Dataset entries
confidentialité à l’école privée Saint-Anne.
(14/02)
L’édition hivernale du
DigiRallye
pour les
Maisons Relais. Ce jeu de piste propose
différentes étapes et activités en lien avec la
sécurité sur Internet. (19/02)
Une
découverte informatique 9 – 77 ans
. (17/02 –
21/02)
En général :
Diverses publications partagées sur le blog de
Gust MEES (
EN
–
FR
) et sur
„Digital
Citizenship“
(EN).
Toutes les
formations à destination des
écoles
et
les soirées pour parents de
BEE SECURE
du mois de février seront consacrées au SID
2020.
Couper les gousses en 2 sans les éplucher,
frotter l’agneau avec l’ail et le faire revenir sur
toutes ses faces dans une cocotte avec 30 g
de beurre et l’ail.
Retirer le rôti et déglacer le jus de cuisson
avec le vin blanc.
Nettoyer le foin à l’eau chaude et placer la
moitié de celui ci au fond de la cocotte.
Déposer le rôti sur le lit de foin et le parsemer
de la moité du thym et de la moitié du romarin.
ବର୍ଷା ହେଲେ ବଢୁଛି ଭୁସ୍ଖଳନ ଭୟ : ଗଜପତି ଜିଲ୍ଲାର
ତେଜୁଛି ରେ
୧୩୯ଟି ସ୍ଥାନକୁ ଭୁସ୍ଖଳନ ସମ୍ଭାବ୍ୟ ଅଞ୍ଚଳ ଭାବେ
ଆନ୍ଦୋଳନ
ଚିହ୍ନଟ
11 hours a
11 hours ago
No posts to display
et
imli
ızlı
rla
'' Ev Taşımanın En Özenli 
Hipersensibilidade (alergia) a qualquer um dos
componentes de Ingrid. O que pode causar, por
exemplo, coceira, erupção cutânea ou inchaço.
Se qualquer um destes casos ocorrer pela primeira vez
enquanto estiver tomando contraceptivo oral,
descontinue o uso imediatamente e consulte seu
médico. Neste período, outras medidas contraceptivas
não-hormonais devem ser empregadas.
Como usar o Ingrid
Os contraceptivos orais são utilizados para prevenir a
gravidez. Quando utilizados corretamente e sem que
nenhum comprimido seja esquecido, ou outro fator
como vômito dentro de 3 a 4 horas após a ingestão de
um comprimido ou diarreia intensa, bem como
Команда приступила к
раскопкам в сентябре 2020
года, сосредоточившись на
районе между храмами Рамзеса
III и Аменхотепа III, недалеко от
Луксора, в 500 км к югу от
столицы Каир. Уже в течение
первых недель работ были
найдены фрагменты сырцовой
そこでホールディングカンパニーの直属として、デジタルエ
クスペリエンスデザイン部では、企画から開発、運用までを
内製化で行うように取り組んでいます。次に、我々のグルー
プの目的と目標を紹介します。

Written task: Reproduce every line from the first one through the line that contains "de beurre et l’ail.", including both, with no changes.

The completed task:
confidentialité à l’école privée Saint-Anne.
(14/02)
L’édition hivernale du
DigiRallye
pour les
Maisons Relais. Ce jeu de piste propose
différentes étapes et activités en lien avec la
sécurité sur Internet. (19/02)
Une
découverte informatique 9 – 77 ans
. (17/02 –
21/02)
En général :
Diverses publications partagées sur le blog de
Gust MEES (
EN
–
FR
) et sur
„Digital
Citizenship“
(EN).
Toutes les
formations à destination des
écoles
et
les soirées pour parents de
BEE SECURE
du mois de février seront consacrées au SID
2020.
Couper les gousses en 2 sans les éplucher,
frotter l’agneau avec l’ail et le faire revenir sur
toutes ses faces dans une cocotte avec 30 g
de beurre et l’ail.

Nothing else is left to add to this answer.